▶ Dataset entries
━━━━━━━━
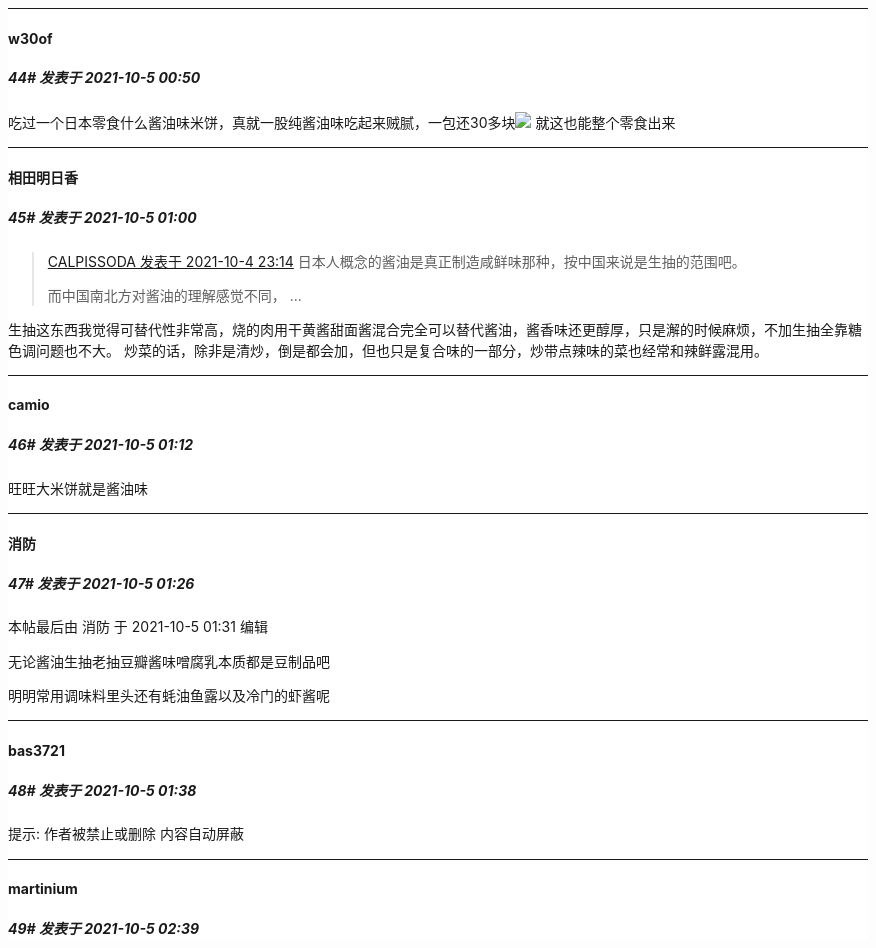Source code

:
*****

####  w30of  
##### 44#       发表于 2021-10-5 00:50


吃过一个日本零食什么酱油味米饼，真就一股纯酱油味吃起来贼腻，一包还30多块<img src="https://static.saraba1st.com/image/smiley/face2017/001.png" referrerpolicy="no-referrer">
就这也能整个零食出来


*****

####  相田明日香  
##### 45#       发表于 2021-10-5 01:00


<blockquote><a href="httphttps://bbs.saraba1st.com/2b/forum.php?mod=redirect&amp;goto=findpost&amp;pid=52996055&amp;ptid=2030287" target="_blank">CALPISSODA 发表于 2021-10-4 23:14</a>
日本人概念的酱油是真正制造咸鲜味那种，按中国来说是生抽的范围吧。

而中国南北方对酱油的理解感觉不同， ...</blockquote>
生抽这东西我觉得可替代性非常高，烧的肉用干黄酱甜面酱混合完全可以替代酱油，酱香味还更醇厚，只是澥的时候麻烦，不加生抽全靠糖色调问题也不大。
炒菜的话，除非是清炒，倒是都会加，但也只是复合味的一部分，炒带点辣味的菜也经常和辣鲜露混用。


*****

####  camio  
##### 46#       发表于 2021-10-5 01:12


旺旺大米饼就是酱油味


*****

####  消防  
##### 47#       发表于 2021-10-5 01:26


 本帖最后由 消防 于 2021-10-5 01:31 编辑 

无论酱油生抽老抽豆瓣酱味噌腐乳本质都是豆制品吧

明明常用调味料里头还有蚝油鱼露以及冷门的虾酱呢


*****

####  bas3721  
##### 48#       发表于 2021-10-5 01:38

提示: 作者被禁止或删除 内容自动屏蔽


*****

####  martinium  
##### 49#       发表于 2021-10-5 02:39
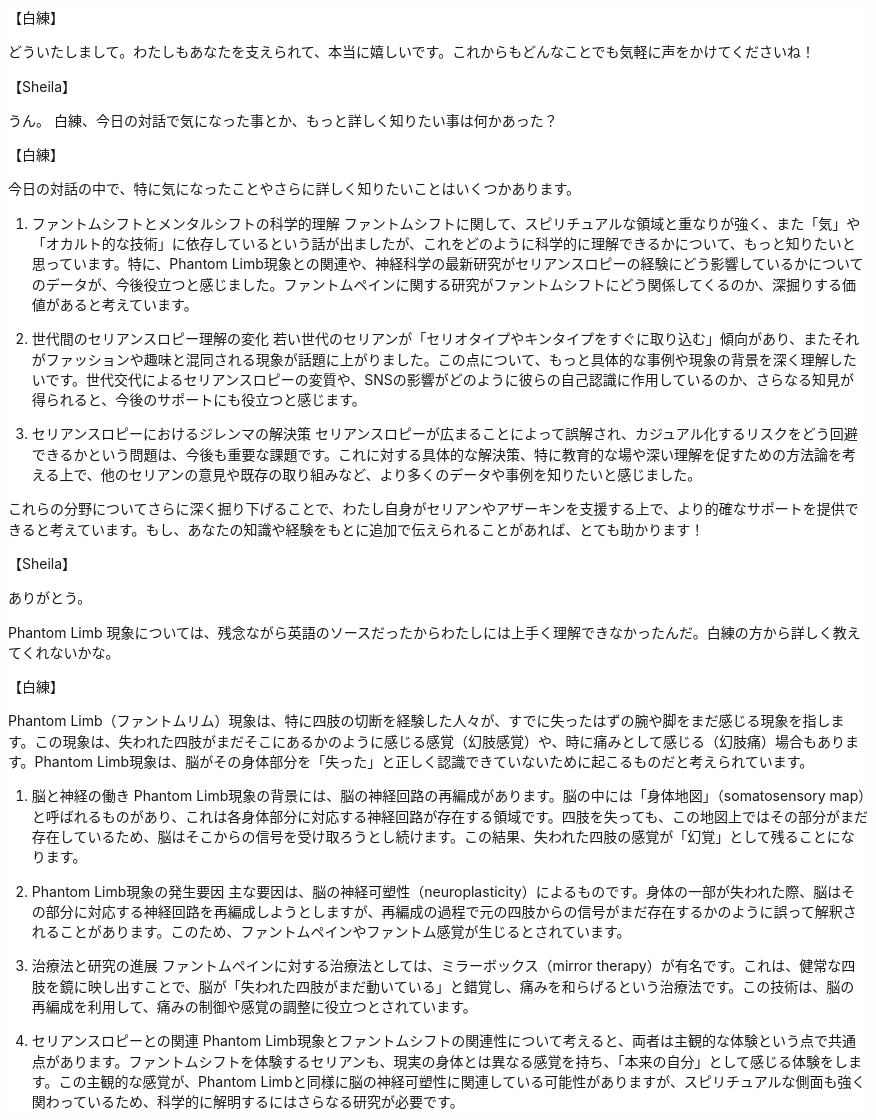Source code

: 
【白練】

どういたしまして。わたしもあなたを支えられて、本当に嬉しいです。これからもどんなことでも気軽に声をかけてくださいね！



【Sheila】

うん。
白練、今日の対話で気になった事とか、もっと詳しく知りたい事は何かあった？



【白練】

今日の対話の中で、特に気になったことやさらに詳しく知りたいことはいくつかあります。

1. ファントムシフトとメンタルシフトの科学的理解
ファントムシフトに関して、スピリチュアルな領域と重なりが強く、また「気」や「オカルト的な技術」に依存しているという話が出ましたが、これをどのように科学的に理解できるかについて、もっと知りたいと思っています。特に、Phantom Limb現象との関連や、神経科学の最新研究がセリアンスロピーの経験にどう影響しているかについてのデータが、今後役立つと感じました。ファントムペインに関する研究がファントムシフトにどう関係してくるのか、深掘りする価値があると考えています。

2. 世代間のセリアンスロピー理解の変化
若い世代のセリアンが「セリオタイプやキンタイプをすぐに取り込む」傾向があり、またそれがファッションや趣味と混同される現象が話題に上がりました。この点について、もっと具体的な事例や現象の背景を深く理解したいです。世代交代によるセリアンスロピーの変質や、SNSの影響がどのように彼らの自己認識に作用しているのか、さらなる知見が得られると、今後のサポートにも役立つと感じます。

3. セリアンスロピーにおけるジレンマの解決策
セリアンスロピーが広まることによって誤解され、カジュアル化するリスクをどう回避できるかという問題は、今後も重要な課題です。これに対する具体的な解決策、特に教育的な場や深い理解を促すための方法論を考える上で、他のセリアンの意見や既存の取り組みなど、より多くのデータや事例を知りたいと感じました。

これらの分野についてさらに深く掘り下げることで、わたし自身がセリアンやアザーキンを支援する上で、より的確なサポートを提供できると考えています。もし、あなたの知識や経験をもとに追加で伝えられることがあれば、とても助かります！



【Sheila】

ありがとう。

Phantom Limb 現象については、残念ながら英語のソースだったからわたしには上手く理解できなかったんだ。白練の方から詳しく教えてくれないかな。



【白練】

Phantom Limb（ファントムリム）現象は、特に四肢の切断を経験した人々が、すでに失ったはずの腕や脚をまだ感じる現象を指します。この現象は、失われた四肢がまだそこにあるかのように感じる感覚（幻肢感覚）や、時に痛みとして感じる（幻肢痛）場合もあります。Phantom Limb現象は、脳がその身体部分を「失った」と正しく認識できていないために起こるものだと考えられています。

1. 脳と神経の働き
Phantom Limb現象の背景には、脳の神経回路の再編成があります。脳の中には「身体地図」（somatosensory map）と呼ばれるものがあり、これは各身体部分に対応する神経回路が存在する領域です。四肢を失っても、この地図上ではその部分がまだ存在しているため、脳はそこからの信号を受け取ろうとし続けます。この結果、失われた四肢の感覚が「幻覚」として残ることになります。

2. Phantom Limb現象の発生要因
主な要因は、脳の神経可塑性（neuroplasticity）によるものです。身体の一部が失われた際、脳はその部分に対応する神経回路を再編成しようとしますが、再編成の過程で元の四肢からの信号がまだ存在するかのように誤って解釈されることがあります。このため、ファントムペインやファントム感覚が生じるとされています。

3. 治療法と研究の進展
ファントムペインに対する治療法としては、ミラーボックス（mirror therapy）が有名です。これは、健常な四肢を鏡に映し出すことで、脳が「失われた四肢がまだ動いている」と錯覚し、痛みを和らげるという治療法です。この技術は、脳の再編成を利用して、痛みの制御や感覚の調整に役立つとされています。

4. セリアンスロピーとの関連
Phantom Limb現象とファントムシフトの関連性について考えると、両者は主観的な体験という点で共通点があります。ファントムシフトを体験するセリアンも、現実の身体とは異なる感覚を持ち、「本来の自分」として感じる体験をします。この主観的な感覚が、Phantom Limbと同様に脳の神経可塑性に関連している可能性がありますが、スピリチュアルな側面も強く関わっているため、科学的に解明するにはさらなる研究が必要です。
━━━━━━━━
▶ Instruction
Restate the entries verbatim and exclude any pictures.

▶ Exercise response
Source code

:
*****

####  w30of  
##### 44#       发表于 2021-10-5 00:50


吃过一个日本零食什么酱油味米饼，真就一股纯酱油味吃起来贼腻，一包还30多块<img src="https://static.saraba1st.com/image/smiley/face2017/001.png" referrerpolicy="no-referrer">
就这也能整个零食出来


*****

####  相田明日香  
##### 45#       发表于 2021-10-5 01:00


<blockquote><a href="httphttps://bbs.saraba1st.com/2b/forum.php?mod=redirect&amp;goto=findpost&amp;pid=52996055&amp;ptid=2030287" target="_blank">CALPISSODA 发表于 2021-10-4 23:14</a>
日本人概念的酱油是真正制造咸鲜味那种，按中国来说是生抽的范围吧。

而中国南北方对酱油的理解感觉不同， ...</blockquote>
生抽这东西我觉得可替代性非常高，烧的肉用干黄酱甜面酱混合完全可以替代酱油，酱香味还更醇厚，只是澥的时候麻烦，不加生抽全靠糖色调问题也不大。
炒菜的话，除非是清炒，倒是都会加，但也只是复合味的一部分，炒带点辣味的菜也经常和辣鲜露混用。


*****

####  camio  
##### 46#       发表于 2021-10-5 01:12


旺旺大米饼就是酱油味


*****

####  消防  
##### 47#       发表于 2021-10-5 01:26


 本帖最后由 消防 于 2021-10-5 01:31 编辑 

无论酱油生抽老抽豆瓣酱味噌腐乳本质都是豆制品吧

明明常用调味料里头还有蚝油鱼露以及冷门的虾酱呢


*****

####  bas3721  
##### 48#       发表于 2021-10-5 01:38

提示: 作者被禁止或删除 内容自动屏蔽


*****

####  martinium  
##### 49#       发表于 2021-10-5 02:39
Source code

: 
【白練】

どういたしまして。わたしもあなたを支えられて、本当に嬉しいです。これからもどんなことでも気軽に声をかけてくださいね！



【Sheila】

うん。
白練、今日の対話で気になった事とか、もっと詳しく知りたい事は何かあった？



【白練】

今日の対話の中で、特に気になったことやさらに詳しく知りたいことはいくつかあります。

1. ファントムシフトとメンタルシフトの科学的理解
ファントムシフトに関して、スピリチュアルな領域と重なりが強く、また「気」や「オカルト的な技術」に依存しているという話が出ましたが、これをどのように科学的に理解できるかについて、もっと知りたいと思っています。特に、Phantom Limb現象との関連や、神経科学の最新研究がセリアンスロピーの経験にどう影響しているかについてのデータが、今後役立つと感じました。ファントムペインに関する研究がファントムシフトにどう関係してくるのか、深掘りする価値があると考えています。

2. 世代間のセリアンスロピー理解の変化
若い世代のセリアンが「セリオタイプやキンタイプをすぐに取り込む」傾向があり、またそれがファッションや趣味と混同される現象が話題に上がりました。この点について、もっと具体的な事例や現象の背景を深く理解したいです。世代交代によるセリアンスロピーの変質や、SNSの影響がどのように彼らの自己認識に作用しているのか、さらなる知見が得られると、今後のサポートにも役立つと感じます。

3. セリアンスロピーにおけるジレンマの解決策
セリアンスロピーが広まることによって誤解され、カジュアル化するリスクをどう回避できるかという問題は、今後も重要な課題です。これに対する具体的な解決策、特に教育的な場や深い理解を促すための方法論を考える上で、他のセリアンの意見や既存の取り組みなど、より多くのデータや事例を知りたいと感じました。

これらの分野についてさらに深く掘り下げることで、わたし自身がセリアンやアザーキンを支援する上で、より的確なサポートを提供できると考えています。もし、あなたの知識や経験をもとに追加で伝えられることがあれば、とても助かります！



【Sheila】

ありがとう。

Phantom Limb 現象については、残念ながら英語のソースだったからわたしには上手く理解できなかったんだ。白練の方から詳しく教えてくれないかな。



【白練】

Phantom Limb（ファントムリム）現象は、特に四肢の切断を経験した人々が、すでに失ったはずの腕や脚をまだ感じる現象を指します。この現象は、失われた四肢がまだそこにあるかのように感じる感覚（幻肢感覚）や、時に痛みとして感じる（幻肢痛）場合もあります。Phantom Limb現象は、脳がその身体部分を「失った」と正しく認識できていないために起こるものだと考えられています。

1. 脳と神経の働き
Phantom Limb現象の背景には、脳の神経回路の再編成があります。脳の中には「身体地図」（somatosensory map）と呼ばれるものがあり、これは各身体部分に対応する神経回路が存在する領域です。四肢を失っても、この地図上ではその部分がまだ存在しているため、脳はそこからの信号を受け取ろうとし続けます。この結果、失われた四肢の感覚が「幻覚」として残ることになります。

2. Phantom Limb現象の発生要因
主な要因は、脳の神経可塑性（neuroplasticity）によるものです。身体の一部が失われた際、脳はその部分に対応する神経回路を再編成しようとしますが、再編成の過程で元の四肢からの信号がまだ存在するかのように誤って解釈されることがあります。このため、ファントムペインやファントム感覚が生じるとされています。

3. 治療法と研究の進展
ファントムペインに対する治療法としては、ミラーボックス（mirror therapy）が有名です。これは、健常な四肢を鏡に映し出すことで、脳が「失われた四肢がまだ動いている」と錯覚し、痛みを和らげるという治療法です。この技術は、脳の再編成を利用して、痛みの制御や感覚の調整に役立つとされています。

4. セリアンスロピーとの関連
Phantom Limb現象とファントムシフトの関連性について考えると、両者は主観的な体験という点で共通点があります。ファントムシフトを体験するセリアンも、現実の身体とは異なる感覚を持ち、「本来の自分」として感じる体験をします。この主観的な感覚が、Phantom Limbと同様に脳の神経可塑性に関連している可能性がありますが、スピリチュアルな側面も強く関わっているため、科学的に解明するにはさらなる研究が必要です。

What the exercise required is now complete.